Go over the entries and report the lines where the word "knee" occurs.

DATA FOR ANALYSIS:
<<<<

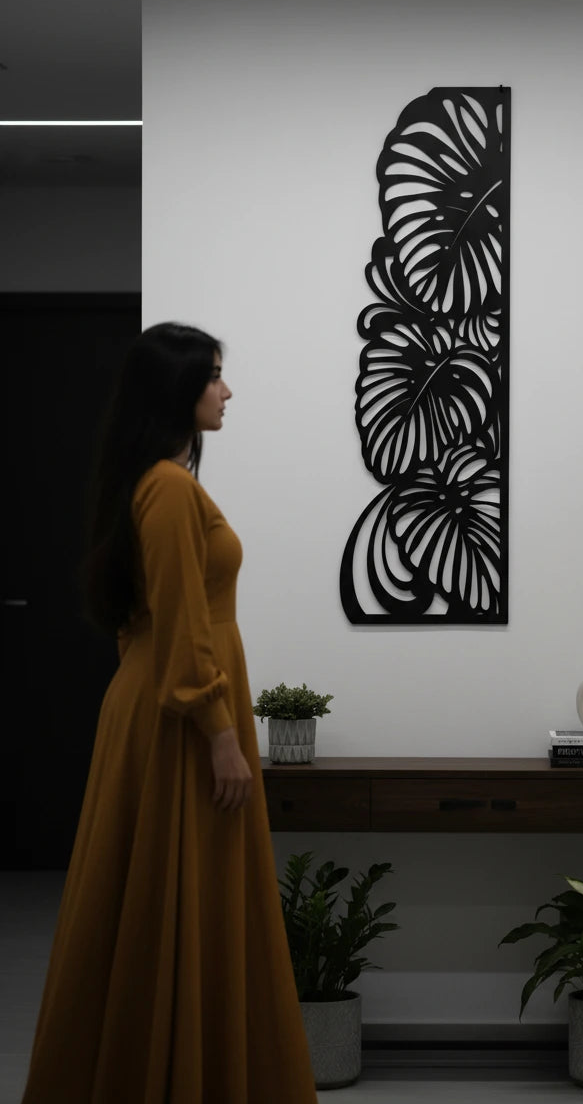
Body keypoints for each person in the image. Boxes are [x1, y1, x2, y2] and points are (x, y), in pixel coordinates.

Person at [21, 322, 318, 1104]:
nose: (227, 390)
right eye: (214, 375)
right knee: (172, 896)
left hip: (164, 709)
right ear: (177, 389)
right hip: (182, 722)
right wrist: (219, 733)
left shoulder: (154, 484)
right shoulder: (170, 488)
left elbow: (139, 623)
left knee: (167, 897)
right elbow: (183, 621)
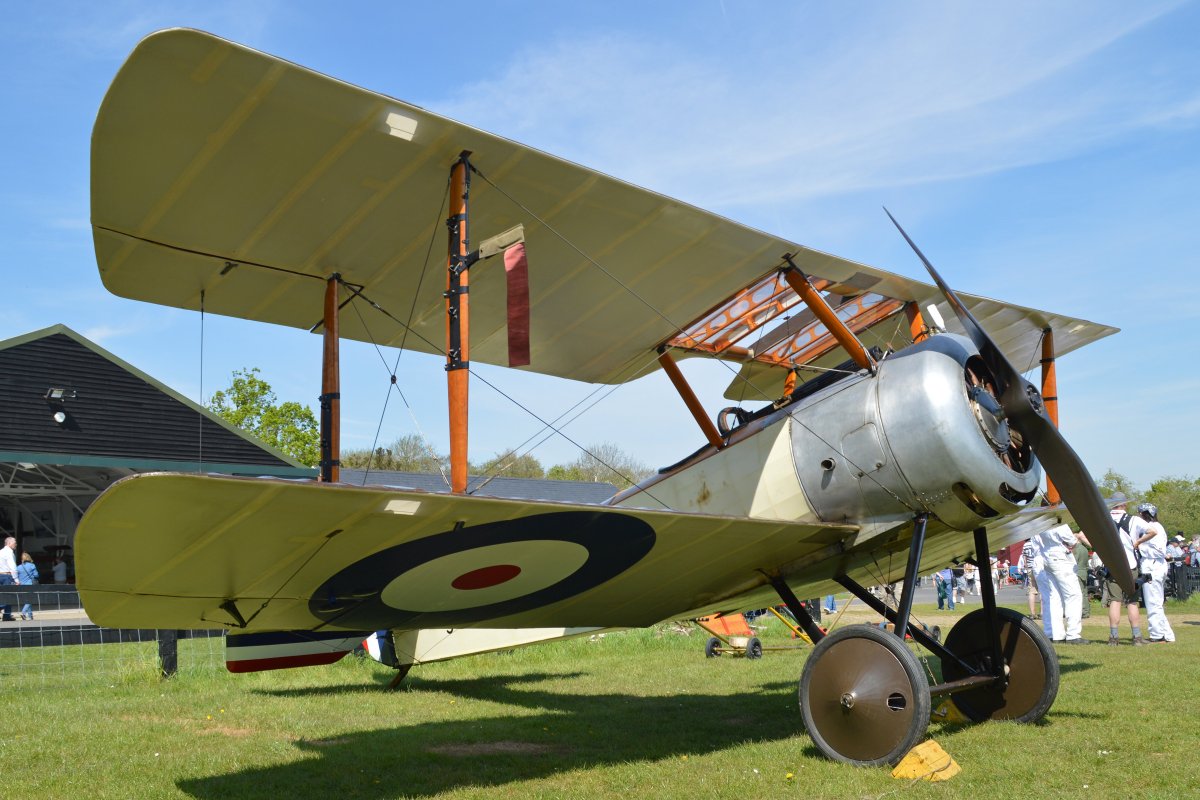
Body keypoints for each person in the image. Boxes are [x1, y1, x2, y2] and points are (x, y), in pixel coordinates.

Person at [1100, 493, 1146, 646]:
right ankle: (1137, 637)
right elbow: (1153, 531)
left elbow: (1083, 535)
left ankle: (1114, 637)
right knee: (1132, 601)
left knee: (1115, 601)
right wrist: (1138, 542)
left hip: (1112, 565)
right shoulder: (1134, 519)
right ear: (1125, 505)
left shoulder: (1103, 518)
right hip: (1130, 565)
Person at [1035, 519, 1088, 643]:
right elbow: (1072, 541)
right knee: (1073, 595)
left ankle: (1056, 634)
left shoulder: (1039, 522)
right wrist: (1075, 539)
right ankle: (1073, 634)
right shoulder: (1056, 521)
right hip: (1060, 557)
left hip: (1046, 557)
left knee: (1054, 597)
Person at [1132, 503, 1176, 643]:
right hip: (1156, 565)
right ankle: (1167, 634)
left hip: (1153, 565)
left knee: (1152, 602)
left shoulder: (1154, 529)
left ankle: (1157, 634)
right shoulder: (1158, 527)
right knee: (1156, 601)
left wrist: (1139, 546)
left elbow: (1158, 551)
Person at [15, 552, 38, 620]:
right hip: (30, 584)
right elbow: (36, 575)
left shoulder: (18, 567)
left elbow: (16, 576)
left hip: (22, 585)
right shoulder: (32, 565)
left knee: (27, 600)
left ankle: (30, 616)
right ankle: (23, 612)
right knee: (30, 599)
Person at [0, 536, 18, 621]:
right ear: (9, 543)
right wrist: (16, 579)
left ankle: (7, 615)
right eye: (15, 542)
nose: (16, 544)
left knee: (2, 595)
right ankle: (6, 614)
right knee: (9, 595)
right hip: (7, 576)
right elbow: (13, 567)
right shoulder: (9, 552)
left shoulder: (0, 552)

>>>>

WRITTEN RESPONSE:
right knee: (172, 896)
left knee: (167, 897)
right knee: (1132, 601)
left knee: (1115, 601)
right knee: (1073, 595)
left knee: (1054, 597)
left knee: (1152, 602)
right knee: (1156, 601)
left knee: (27, 600)
right knee: (30, 599)
left knee: (2, 595)
right knee: (9, 595)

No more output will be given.